▸ **Problem statement**:
Return each line from the items below that contains the string "Mehndiratta". Case must match.

▸ **Data for review**:
-------------------------
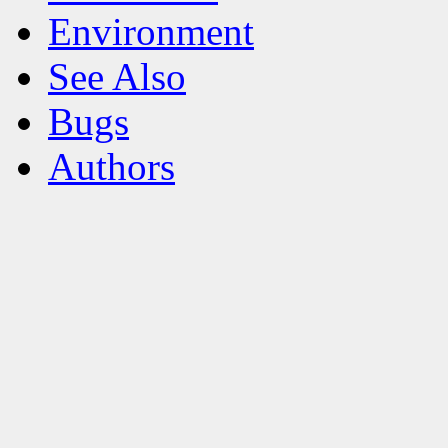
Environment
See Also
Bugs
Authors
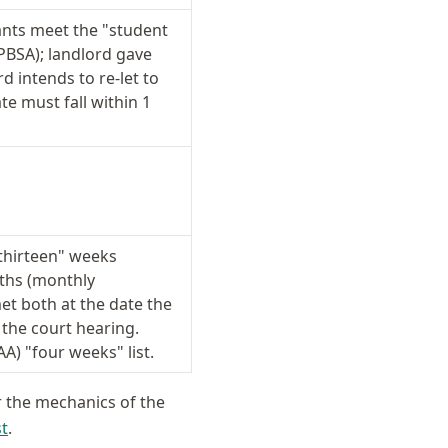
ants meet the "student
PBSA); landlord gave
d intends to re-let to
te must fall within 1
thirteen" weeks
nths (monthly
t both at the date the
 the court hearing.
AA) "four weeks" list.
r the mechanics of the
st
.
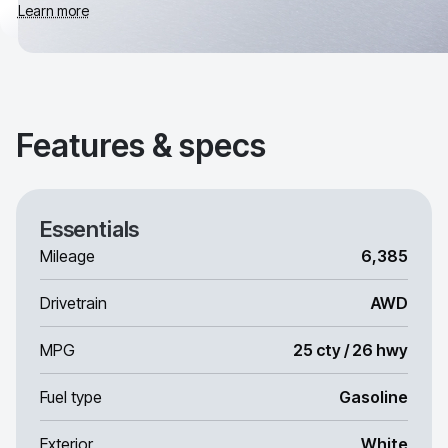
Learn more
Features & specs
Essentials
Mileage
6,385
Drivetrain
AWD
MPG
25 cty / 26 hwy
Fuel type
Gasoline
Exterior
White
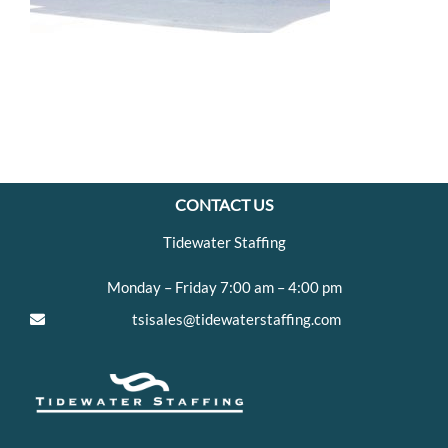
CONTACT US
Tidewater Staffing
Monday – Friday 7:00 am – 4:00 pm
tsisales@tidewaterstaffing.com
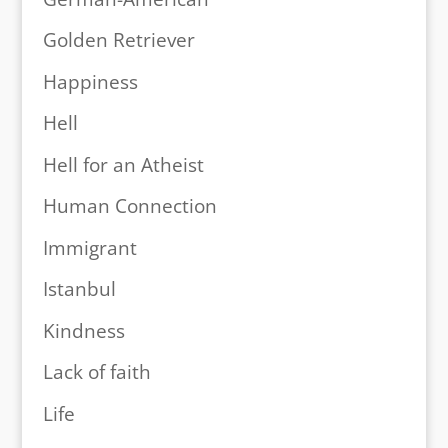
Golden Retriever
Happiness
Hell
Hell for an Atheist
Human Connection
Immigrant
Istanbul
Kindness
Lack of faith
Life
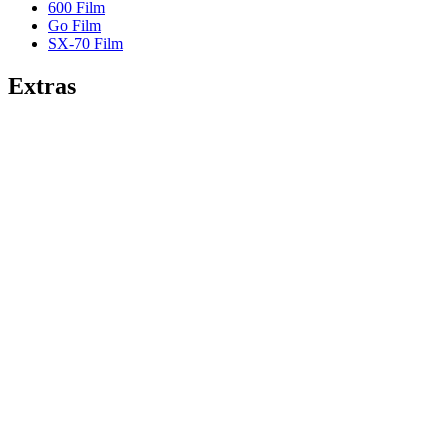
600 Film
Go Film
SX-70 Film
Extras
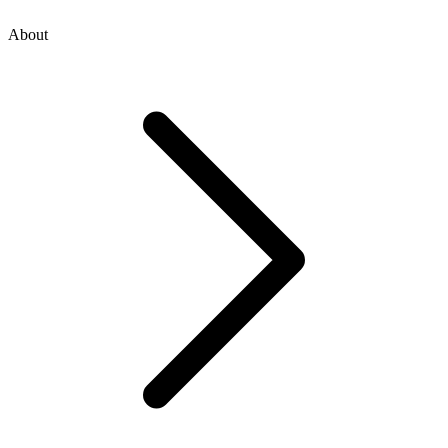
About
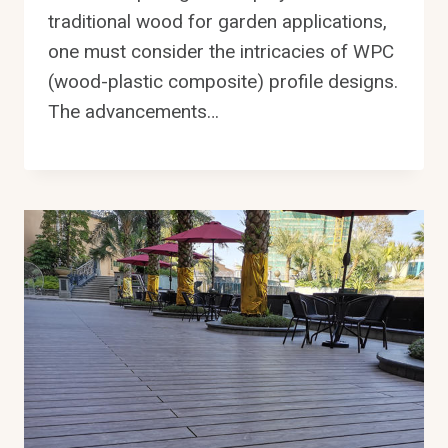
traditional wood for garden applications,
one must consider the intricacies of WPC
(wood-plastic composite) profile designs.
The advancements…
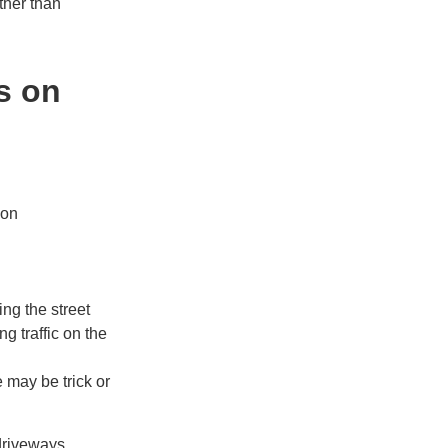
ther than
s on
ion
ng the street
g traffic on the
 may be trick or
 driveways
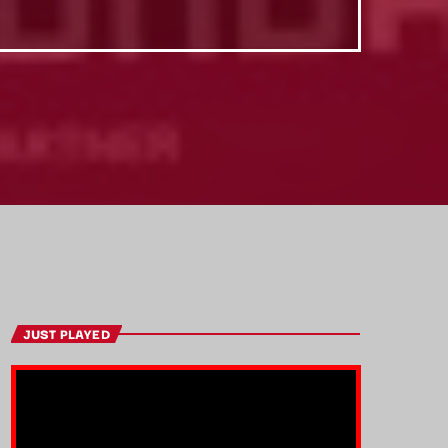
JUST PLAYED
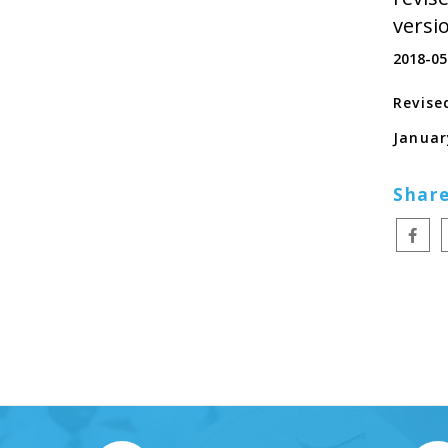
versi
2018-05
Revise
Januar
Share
-------------------------
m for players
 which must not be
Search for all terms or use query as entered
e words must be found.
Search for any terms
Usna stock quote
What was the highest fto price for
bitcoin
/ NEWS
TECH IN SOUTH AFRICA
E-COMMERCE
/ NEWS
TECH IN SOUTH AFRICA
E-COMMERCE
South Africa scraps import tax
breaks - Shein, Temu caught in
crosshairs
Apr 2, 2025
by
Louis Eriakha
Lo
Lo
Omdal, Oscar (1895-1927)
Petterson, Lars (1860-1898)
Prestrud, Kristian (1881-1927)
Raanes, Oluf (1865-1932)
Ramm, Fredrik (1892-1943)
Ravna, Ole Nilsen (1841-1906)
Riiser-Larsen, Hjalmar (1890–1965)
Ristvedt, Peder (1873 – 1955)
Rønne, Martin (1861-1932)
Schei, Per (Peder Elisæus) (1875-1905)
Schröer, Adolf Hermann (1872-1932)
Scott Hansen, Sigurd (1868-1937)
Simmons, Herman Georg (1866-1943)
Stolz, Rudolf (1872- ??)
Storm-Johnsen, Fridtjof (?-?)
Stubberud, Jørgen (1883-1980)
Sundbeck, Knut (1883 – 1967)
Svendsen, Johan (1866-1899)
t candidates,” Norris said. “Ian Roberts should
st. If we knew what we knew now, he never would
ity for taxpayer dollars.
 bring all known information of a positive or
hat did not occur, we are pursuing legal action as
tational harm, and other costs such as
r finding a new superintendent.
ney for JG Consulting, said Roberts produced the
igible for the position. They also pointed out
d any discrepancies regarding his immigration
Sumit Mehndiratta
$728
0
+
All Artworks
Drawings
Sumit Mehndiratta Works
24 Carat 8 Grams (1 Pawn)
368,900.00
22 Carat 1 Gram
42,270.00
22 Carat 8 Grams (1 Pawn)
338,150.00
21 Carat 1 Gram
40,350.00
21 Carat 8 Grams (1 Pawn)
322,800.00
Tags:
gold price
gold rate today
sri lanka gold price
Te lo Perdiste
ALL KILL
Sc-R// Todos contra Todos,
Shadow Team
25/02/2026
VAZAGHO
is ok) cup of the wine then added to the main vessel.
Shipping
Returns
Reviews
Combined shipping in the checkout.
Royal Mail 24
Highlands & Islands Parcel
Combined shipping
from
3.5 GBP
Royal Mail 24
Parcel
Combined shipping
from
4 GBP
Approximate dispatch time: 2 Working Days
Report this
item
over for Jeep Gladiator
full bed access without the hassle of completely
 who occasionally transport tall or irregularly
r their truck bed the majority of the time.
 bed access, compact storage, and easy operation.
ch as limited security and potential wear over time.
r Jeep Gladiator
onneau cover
-------------------------
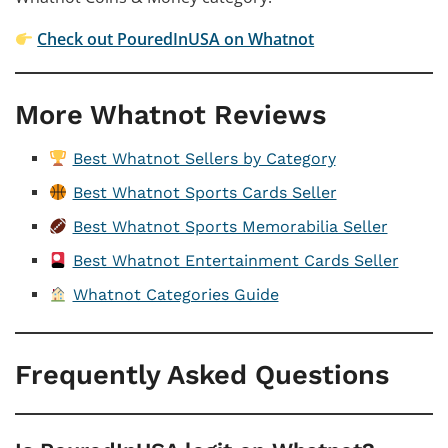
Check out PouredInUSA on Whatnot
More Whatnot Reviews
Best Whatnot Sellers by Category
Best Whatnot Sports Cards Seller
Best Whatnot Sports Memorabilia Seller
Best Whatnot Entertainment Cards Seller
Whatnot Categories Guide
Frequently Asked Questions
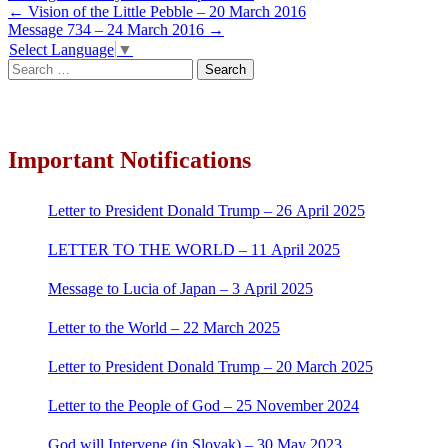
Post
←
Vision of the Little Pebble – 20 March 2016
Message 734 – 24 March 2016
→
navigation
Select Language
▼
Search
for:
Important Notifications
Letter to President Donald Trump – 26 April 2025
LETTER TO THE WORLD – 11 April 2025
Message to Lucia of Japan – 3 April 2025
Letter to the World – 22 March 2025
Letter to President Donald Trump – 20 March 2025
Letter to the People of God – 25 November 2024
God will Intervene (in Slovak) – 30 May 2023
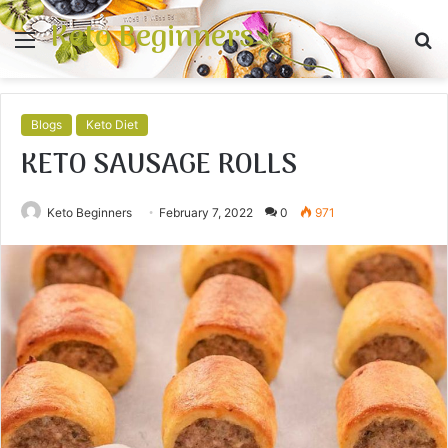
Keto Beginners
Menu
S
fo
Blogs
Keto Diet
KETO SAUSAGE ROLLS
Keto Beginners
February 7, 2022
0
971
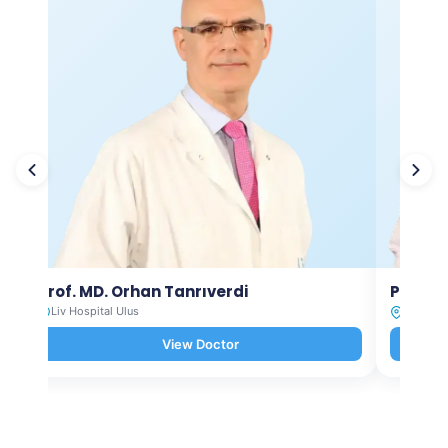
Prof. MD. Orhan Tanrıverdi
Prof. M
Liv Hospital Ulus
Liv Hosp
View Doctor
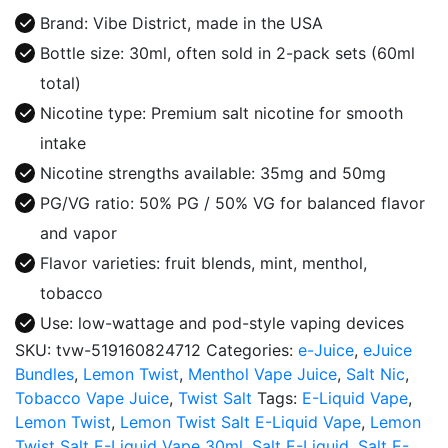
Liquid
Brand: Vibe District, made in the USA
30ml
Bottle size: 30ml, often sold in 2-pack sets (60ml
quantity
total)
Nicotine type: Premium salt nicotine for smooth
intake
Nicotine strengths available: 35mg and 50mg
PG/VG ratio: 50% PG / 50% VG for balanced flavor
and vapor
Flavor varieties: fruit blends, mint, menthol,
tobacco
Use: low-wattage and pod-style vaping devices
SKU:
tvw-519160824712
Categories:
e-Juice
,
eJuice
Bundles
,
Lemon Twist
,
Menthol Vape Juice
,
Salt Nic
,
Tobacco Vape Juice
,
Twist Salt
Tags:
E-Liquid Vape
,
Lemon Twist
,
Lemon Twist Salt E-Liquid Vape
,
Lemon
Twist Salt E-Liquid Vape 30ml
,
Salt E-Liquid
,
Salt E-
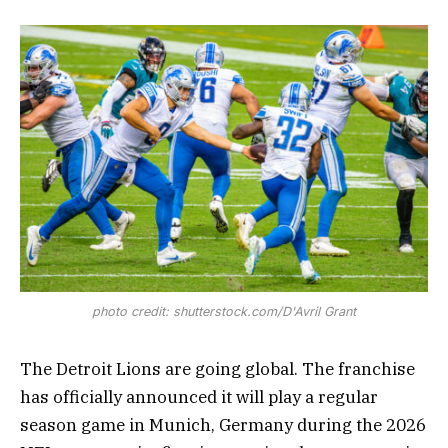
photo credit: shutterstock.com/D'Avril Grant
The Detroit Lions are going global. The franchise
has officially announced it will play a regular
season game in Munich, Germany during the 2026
-------------------------
▸ **Exercise solution**:
Sumit Mehndiratta
Sumit Mehndiratta Works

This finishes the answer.